Bei aller Begeis­te­rung bleibt eine wich­tige Voraus­set­zung für einen wirt­schaft­li­chen Glas­fa­ser­ausbau: Die entspre­chende Nach­frage der Bevöl­ke­rung, die im Rahmen von Vorver­mark­tungen verbind­lich abge­fragt wird. Schon im zweiten Quartal 2021 wollen die Partner ein erstes Gebiet gemeinsam erschließen.

Welche Tarife wird es geben?

Spezi­elle Tarife für Münster wurden noch nicht genannt. Hags­pihl verwies auf das Tarif­an­gebot der Telekom "von S bis XXL", deutete an, dass Glas­faser-Neukunden den Anschluss­preis von etwa 800 Euro erstattet bekämen, wenn sie gleich beim Erst­ausbau bestellen. Damit ein Glas­fa­ser­an­schluss in das Haus und bis in die Wohnung verlegt werden darf, muss zunächst der Haus- und Grund­stücks­ei­gen­tümer zustimmen. Diese Zustim­mung ist kosten­frei und bringe Vorteile, da sie den Wert von Grund­stück und Immo­bilie aufwerte. Man werde auch auf die "Wohnungs­wirt­schaft" (Vermie­tungs­ge­sell­schaften) zugehen, um sie zum Anschluss an die Glas­faser zu moti­vieren. Dabei seien Rahmen­ver­träge denkbar, die noch verhan­delt werden müssten. Somit können auch Mieter von solchen Wohnungs­ge­sell­schaften in den Genuss von Glas­faser-Anschlüssen bis in die Wohnung kommen.

Die genauen Details der Koope­ra­tion werden in kommenden Gespräche zwischen den Part­nern verhan­delt werden.
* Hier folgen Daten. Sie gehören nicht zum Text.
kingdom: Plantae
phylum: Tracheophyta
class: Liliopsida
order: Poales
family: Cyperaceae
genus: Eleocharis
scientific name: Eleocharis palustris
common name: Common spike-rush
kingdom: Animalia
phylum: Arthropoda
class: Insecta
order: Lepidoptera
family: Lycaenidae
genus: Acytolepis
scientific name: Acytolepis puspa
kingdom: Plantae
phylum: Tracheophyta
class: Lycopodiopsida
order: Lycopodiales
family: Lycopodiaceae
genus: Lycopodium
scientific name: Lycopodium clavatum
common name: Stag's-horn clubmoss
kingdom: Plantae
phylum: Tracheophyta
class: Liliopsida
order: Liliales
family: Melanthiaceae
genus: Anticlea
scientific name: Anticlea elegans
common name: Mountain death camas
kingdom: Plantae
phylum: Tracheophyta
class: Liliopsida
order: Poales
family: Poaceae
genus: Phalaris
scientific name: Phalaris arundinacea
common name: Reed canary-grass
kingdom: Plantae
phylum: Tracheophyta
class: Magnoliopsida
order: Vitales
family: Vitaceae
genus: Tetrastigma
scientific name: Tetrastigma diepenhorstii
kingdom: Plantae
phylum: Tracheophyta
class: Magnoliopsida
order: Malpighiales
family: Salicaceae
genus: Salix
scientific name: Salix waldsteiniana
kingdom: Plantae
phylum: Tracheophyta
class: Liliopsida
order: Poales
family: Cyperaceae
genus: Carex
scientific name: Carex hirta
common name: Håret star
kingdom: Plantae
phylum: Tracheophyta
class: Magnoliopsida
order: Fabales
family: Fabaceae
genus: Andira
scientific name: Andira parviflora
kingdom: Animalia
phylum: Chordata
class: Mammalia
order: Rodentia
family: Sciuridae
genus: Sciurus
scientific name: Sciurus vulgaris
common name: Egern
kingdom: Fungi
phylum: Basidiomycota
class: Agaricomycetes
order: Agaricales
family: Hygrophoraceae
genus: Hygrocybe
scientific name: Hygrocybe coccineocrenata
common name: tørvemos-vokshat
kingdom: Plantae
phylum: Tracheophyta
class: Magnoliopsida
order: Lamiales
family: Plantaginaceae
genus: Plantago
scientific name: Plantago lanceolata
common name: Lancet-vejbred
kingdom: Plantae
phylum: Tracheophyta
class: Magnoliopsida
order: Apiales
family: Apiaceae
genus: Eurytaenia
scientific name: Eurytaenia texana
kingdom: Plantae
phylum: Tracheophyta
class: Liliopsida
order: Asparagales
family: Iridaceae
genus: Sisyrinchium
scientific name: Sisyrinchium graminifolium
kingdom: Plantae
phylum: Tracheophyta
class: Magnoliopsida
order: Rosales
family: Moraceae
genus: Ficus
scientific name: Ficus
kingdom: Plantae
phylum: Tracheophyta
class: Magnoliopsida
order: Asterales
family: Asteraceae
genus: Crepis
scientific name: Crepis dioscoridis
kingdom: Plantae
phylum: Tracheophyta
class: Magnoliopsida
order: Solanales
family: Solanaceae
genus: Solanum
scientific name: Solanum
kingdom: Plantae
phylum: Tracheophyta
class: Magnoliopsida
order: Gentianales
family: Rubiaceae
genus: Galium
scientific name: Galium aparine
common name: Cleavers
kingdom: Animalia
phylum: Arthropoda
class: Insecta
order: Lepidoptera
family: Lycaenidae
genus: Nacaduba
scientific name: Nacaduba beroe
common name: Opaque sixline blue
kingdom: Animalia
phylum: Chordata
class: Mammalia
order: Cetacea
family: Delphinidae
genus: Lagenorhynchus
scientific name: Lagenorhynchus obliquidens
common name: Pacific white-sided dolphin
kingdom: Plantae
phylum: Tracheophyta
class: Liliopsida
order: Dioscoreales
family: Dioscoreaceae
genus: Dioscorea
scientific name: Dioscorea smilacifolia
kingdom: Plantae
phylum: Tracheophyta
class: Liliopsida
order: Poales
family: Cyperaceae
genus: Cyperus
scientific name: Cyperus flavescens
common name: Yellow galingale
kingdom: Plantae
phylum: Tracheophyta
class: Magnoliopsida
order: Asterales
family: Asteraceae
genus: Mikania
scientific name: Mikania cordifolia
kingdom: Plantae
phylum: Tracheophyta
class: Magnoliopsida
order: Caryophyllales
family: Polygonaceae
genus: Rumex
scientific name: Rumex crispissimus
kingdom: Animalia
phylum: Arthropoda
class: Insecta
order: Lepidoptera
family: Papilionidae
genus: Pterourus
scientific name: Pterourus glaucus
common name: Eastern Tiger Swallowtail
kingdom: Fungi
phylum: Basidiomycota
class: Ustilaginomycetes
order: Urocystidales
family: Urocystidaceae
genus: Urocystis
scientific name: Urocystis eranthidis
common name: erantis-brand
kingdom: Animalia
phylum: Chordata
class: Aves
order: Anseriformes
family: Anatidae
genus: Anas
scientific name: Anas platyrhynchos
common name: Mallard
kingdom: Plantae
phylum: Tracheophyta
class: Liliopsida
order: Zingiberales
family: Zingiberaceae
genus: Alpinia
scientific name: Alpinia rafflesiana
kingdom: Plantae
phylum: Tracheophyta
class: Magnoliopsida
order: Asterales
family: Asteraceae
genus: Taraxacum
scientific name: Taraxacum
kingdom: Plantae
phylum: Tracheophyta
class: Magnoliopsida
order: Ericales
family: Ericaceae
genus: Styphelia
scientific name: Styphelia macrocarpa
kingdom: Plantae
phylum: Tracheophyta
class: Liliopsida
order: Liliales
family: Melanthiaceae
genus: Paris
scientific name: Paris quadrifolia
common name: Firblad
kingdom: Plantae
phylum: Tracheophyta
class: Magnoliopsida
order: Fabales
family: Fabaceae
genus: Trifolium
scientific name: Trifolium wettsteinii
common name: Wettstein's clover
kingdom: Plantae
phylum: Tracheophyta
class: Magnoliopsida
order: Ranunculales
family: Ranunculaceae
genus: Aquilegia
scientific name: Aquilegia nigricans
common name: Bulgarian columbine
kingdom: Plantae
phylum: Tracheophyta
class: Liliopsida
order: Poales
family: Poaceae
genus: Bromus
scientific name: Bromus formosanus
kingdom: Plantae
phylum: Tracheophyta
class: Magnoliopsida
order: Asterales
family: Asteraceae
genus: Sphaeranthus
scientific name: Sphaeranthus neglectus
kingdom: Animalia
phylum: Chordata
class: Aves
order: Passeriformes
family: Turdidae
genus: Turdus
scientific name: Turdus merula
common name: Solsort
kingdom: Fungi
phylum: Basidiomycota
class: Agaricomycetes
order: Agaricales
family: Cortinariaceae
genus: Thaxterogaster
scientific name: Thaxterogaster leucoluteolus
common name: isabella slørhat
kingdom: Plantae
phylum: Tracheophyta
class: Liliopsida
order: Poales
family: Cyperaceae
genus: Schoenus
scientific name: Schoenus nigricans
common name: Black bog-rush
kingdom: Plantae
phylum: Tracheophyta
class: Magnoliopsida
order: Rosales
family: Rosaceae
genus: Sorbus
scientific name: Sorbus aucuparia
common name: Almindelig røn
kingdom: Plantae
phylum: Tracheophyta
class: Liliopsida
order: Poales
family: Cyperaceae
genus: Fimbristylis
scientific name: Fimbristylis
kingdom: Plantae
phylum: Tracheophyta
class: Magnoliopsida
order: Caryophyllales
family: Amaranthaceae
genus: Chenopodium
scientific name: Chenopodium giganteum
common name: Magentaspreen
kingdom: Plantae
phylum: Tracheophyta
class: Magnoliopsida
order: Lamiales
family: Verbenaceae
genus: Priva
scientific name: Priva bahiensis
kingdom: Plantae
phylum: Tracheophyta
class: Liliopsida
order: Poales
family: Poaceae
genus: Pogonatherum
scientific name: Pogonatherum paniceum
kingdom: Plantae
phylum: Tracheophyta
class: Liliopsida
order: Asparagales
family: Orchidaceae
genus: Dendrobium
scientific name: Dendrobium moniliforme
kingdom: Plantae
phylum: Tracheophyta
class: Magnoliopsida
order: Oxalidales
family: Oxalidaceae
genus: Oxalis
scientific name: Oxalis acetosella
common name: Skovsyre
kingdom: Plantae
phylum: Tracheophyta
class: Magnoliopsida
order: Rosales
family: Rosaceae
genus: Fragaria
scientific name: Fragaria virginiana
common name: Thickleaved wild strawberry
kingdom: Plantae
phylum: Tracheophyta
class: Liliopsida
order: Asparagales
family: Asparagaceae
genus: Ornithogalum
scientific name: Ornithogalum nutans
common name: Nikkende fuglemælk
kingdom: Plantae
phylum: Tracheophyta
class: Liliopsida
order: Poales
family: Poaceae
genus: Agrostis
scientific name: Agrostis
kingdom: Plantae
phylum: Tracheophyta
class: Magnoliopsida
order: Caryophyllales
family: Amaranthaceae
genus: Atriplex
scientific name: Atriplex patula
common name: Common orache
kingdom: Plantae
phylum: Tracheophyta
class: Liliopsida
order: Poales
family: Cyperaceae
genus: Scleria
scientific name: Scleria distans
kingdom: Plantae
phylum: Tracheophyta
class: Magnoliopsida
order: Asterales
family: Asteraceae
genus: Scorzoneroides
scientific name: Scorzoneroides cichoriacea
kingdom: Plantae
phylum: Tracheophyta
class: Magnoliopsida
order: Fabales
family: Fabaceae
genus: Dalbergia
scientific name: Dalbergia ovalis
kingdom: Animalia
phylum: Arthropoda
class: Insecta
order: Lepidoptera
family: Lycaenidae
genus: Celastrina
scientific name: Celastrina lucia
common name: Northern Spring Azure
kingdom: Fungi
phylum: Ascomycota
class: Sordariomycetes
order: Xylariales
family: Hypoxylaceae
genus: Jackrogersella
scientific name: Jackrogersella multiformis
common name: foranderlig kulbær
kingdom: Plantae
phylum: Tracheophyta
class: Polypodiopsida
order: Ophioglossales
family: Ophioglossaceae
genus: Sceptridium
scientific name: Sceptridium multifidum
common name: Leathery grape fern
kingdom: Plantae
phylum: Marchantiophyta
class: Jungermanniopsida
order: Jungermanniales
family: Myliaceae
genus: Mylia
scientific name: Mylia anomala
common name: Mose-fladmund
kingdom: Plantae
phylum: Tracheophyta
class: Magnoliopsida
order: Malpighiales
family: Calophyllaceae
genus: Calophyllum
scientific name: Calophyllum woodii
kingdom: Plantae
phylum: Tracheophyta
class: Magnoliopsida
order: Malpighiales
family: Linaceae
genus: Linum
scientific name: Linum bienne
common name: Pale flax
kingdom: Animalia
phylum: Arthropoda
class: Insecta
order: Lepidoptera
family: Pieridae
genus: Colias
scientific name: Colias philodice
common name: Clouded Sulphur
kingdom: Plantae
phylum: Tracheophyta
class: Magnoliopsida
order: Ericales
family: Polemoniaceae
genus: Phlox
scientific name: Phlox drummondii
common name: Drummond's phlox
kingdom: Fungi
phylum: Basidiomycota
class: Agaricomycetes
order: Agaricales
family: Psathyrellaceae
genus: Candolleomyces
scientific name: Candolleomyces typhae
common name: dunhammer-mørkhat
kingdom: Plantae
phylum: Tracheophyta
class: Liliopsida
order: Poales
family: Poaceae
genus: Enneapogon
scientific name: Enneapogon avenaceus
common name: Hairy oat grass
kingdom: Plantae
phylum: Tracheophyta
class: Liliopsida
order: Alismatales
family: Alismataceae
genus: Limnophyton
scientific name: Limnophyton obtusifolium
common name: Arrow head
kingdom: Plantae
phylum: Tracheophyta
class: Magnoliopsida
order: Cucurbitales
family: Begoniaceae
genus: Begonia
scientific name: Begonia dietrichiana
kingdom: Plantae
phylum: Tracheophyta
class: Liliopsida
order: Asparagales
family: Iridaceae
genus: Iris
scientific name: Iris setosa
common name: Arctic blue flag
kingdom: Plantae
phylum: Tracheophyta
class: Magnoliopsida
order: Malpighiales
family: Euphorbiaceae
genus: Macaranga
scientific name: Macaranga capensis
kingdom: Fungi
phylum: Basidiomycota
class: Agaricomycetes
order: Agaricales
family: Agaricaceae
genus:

Was machen die Stadt­werke Münster?

Die Stadt­werke Münster belie­fern mit rund 1.100 Mitar­bei­tern schon heute ihre Kunden mit Strom, Erdgas, Fern­wärme sowie Trink­wasser und bieten auch selbst Breit­band-Inter­net­an­schlüsse an. Außerdem sind die Stadt­werke für den Busver­kehr in Münster verant­wort­lich. Klima­schutz und der Ausbau erneu­er­barer Energie sind bei den Stadt­werken ein wich­tiges Thema. An drei Stand­orten in der Stadt bieten die Stadt­werke Münster Bera­tung und Service an.

Eine Einschät­zung (von Henning Gajek)

Die Idee ist gut: Die örtli­chen Stadt­werke, die ihre Stadt logi­scher­weise am besten kennen, planen, bauen und verlegen die Leitungen. Ein Netz­be­treiber mit Erfah­rung über­nimmt die "Beleuch­tung" und Betrieb des Netzes, das dann im Wett­be­werb an die Kunden vermarktet wird. Andere Tele­fon­ge­sell­schaften können sich an der Vermark­tung betei­ligen, wenn sie vorher Eini­gung über die Einkaufs­kon­di­tionen erzielen können. Die ganze Stadt soll mit Glas­faser bis ins Haus versorgt werden. Das wird nicht gleich morgen früh und überall möglich sein, aber 10 Jahre sind ein über­schau­barer Zeit­raum.

Jetzt müsste man das Modell nur noch bundes­weit aufgreifen und endlich mit dem Komplett­ausbau des Landes beginnen und dabei vorhan­denes Know-How und Infra­struktur gemeinsam nutzen, anstatt sich nutzlos gegen­seitig zu beharken oder die "Schuld" zuzu­weisen.